The problem — Each entry below should appear again exactly as written, without pictures.

Available data —
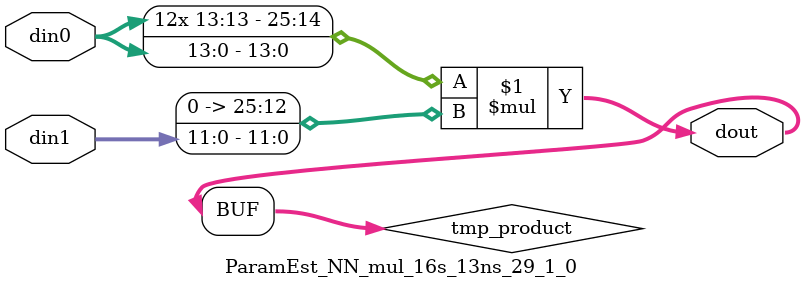
<source format=v>

`timescale 1 ns / 1 ps

  module ParamEst_NN_mul_16s_13ns_29_1_0(din0, din1, dout);
parameter ID = 1;
parameter NUM_STAGE = 0;
parameter din0_WIDTH = 14;
parameter din1_WIDTH = 12;
parameter dout_WIDTH = 26;

input [din0_WIDTH - 1 : 0] din0; 
input [din1_WIDTH - 1 : 0] din1; 
output [dout_WIDTH - 1 : 0] dout;

wire signed [dout_WIDTH - 1 : 0] tmp_product;












assign tmp_product = $signed(din0) * $signed({1'b0, din1});









assign dout = tmp_product;







endmodule

</source>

Result for this task —
<source format=v>

`timescale 1 ns / 1 ps

  module ParamEst_NN_mul_16s_13ns_29_1_0(din0, din1, dout);
parameter ID = 1;
parameter NUM_STAGE = 0;
parameter din0_WIDTH = 14;
parameter din1_WIDTH = 12;
parameter dout_WIDTH = 26;

input [din0_WIDTH - 1 : 0] din0; 
input [din1_WIDTH - 1 : 0] din1; 
output [dout_WIDTH - 1 : 0] dout;

wire signed [dout_WIDTH - 1 : 0] tmp_product;












assign tmp_product = $signed(din0) * $signed({1'b0, din1});









assign dout = tmp_product;







endmodule

</source>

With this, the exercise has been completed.